Sunday, February 15, 2015

The Work of Revision

By Kasie Whitener

In October, at the SCWW Conference, I presented ten pages to a literary agent who represents the kind of work I’d done. She was not impressed with the pages, but she was impressed with the story as I described it to her. She told me to revise it twice and send it to her.
What does it mean to revise?
The easy part of writing is getting the story down. Bleed on the page. The real work is in revision. I’m not the first or only writer to say this. All really good writers know it to be true.

In my English classes I often break the word out: Re – vision. To see again.

A true revision should only resemble the original work. After revision, characters are more complex, settings are clearer, plot arcs are steeper, the stakes are higher.

Here is my tool box for revision in three parts:

First, map the story. I’m what’s called a pantser, I don’t plan the story first. I let the characters talk and write their stories as they tell them to me. It’s a magical process wherein unexpected things happen and new characters sometimes show up and hijack scenes.

But during revision, the story needs a map. What does the timeline look like? How are the chapters organized? Does something happen in every single scene?

The map can help determine if there are scenes that are superfluous. I love a good strip club scene, but if it doesn’t move the plot along, it needs to be cut.

Second, nail down the characters. All those people who wandered in have something to offer the story. Or do they? I heard a writer named David Coe refer to the character study as the ABC’s:
·         Attributes or what the character physically looks like, does he have a limp?

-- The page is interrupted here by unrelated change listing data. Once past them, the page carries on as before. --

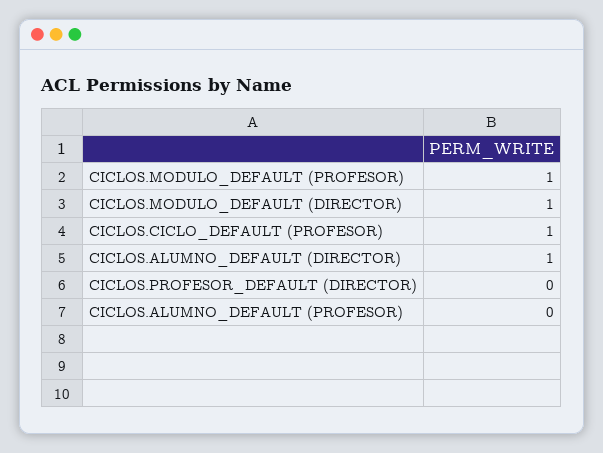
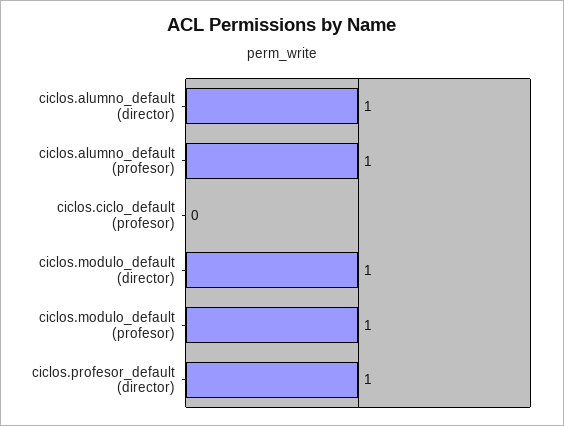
  {
    "CICLOS.MODULO_DEFAULT (PROFESOR)": 1,
    "CICLOS.MODULO_DEFAULT (DIRECTOR)": 1,
-   "CICLOS.CICLO_DEFAULT (PROFESOR)": 1,
+   "CICLOS.CICLO_DEFAULT (PROFESOR)": 0,
    "CICLOS.ALUMNO_DEFAULT (DIRECTOR)": 1,
-   "CICLOS.PROFESOR_DEFAULT (DIRECTOR)": 0,
+   "CICLOS.PROFESOR_DEFAULT (DIRECTOR)": 1,
-   "CICLOS.ALUMNO_DEFAULT (PROFESOR)": 0
+   "CICLOS.ALUMNO_DEFAULT (PROFESOR)": 1
  }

A lazy eye? A scar?
·         Backstory or where the character has been, what he’d experienced, what made him who he is and
·         Circumstances or the current situation in which the character finds himself.

Map the story then map the characters and the two maps will work together to provide motivations for each participant in every scene.

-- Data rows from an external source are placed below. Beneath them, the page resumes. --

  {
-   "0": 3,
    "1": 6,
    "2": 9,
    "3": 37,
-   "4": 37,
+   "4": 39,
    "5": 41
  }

Third, re-read the scenes. I like to print a hard copy in an alternate font. That way the work doesn’t seem like mine. The printed page enables me to look at the scene with fresh eyes.

Get distance. Take time away from the work so that you can be removed from your original intentions. Distance forces the work to speak for itself.

Revision is a long slow process.

Revision is the real work of writing. In revision, we use craft and structure to elevate our ideas from mere stories to written work.


As I’ve worked through the manuscript that agent asked me to revise, I’ve found the electricity that was missing from the first iteration. Sometimes I catch myself just reading my own work. Then I remind myself, it was good before, but revision makes it great.